(Stored data entries)
%%
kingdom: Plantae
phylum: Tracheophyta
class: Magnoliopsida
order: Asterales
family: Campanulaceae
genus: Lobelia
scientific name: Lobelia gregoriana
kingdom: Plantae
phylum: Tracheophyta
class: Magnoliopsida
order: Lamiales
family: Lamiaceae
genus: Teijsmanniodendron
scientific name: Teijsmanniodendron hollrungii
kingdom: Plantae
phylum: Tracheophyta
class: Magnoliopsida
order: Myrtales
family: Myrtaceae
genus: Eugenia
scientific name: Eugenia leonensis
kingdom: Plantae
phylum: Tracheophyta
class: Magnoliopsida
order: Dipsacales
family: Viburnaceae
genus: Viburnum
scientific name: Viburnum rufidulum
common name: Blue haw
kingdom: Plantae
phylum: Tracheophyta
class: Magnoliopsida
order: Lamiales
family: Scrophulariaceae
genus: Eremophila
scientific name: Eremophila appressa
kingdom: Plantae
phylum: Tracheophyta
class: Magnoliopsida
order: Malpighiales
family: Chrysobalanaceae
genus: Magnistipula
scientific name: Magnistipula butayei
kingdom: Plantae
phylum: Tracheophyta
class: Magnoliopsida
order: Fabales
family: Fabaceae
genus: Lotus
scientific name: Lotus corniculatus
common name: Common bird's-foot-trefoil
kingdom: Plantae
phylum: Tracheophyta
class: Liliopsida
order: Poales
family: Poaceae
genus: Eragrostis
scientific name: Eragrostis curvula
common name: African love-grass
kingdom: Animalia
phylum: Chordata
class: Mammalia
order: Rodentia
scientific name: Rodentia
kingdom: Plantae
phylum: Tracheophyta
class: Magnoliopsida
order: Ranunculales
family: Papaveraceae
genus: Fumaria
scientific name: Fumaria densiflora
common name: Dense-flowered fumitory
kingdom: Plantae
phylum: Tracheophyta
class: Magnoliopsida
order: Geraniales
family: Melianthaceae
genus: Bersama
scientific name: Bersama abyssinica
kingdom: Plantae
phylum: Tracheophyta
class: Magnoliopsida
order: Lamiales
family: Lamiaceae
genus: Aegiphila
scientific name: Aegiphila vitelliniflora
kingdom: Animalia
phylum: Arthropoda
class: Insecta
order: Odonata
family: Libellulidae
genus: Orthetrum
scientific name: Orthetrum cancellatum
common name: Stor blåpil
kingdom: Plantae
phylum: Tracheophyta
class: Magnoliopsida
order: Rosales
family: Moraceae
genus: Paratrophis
%%
■ Exercise instructions
Give the lines starting at the one that contains "phylum: Chordata" and ending at the one that contains "scientific name: Orthetrum cancellatum", both included, as a JSON list of strings, one string per line, with blank lines left out.

■ Reply
[
  "phylum: Chordata",
  "class: Mammalia",
  "order: Rodentia",
  "scientific name: Rodentia",
  "kingdom: Plantae",
  "phylum: Tracheophyta",
  "class: Magnoliopsida",
  "order: Ranunculales",
  "family: Papaveraceae",
  "genus: Fumaria",
  "scientific name: Fumaria densiflora",
  "common name: Dense-flowered fumitory",
  "kingdom: Plantae",
  "phylum: Tracheophyta",
  "class: Magnoliopsida",
  "order: Geraniales",
  "family: Melianthaceae",
  "genus: Bersama",
  "scientific name: Bersama abyssinica",
  "kingdom: Plantae",
  "phylum: Tracheophyta",
  "class: Magnoliopsida",
  "order: Lamiales",
  "family: Lamiaceae",
  "genus: Aegiphila",
  "scientific name: Aegiphila vitelliniflora",
  "kingdom: Animalia",
  "phylum: Arthropoda",
  "class: Insecta",
  "order: Odonata",
  "family: Libellulidae",
  "genus: Orthetrum",
  "scientific name: Orthetrum cancellatum"
]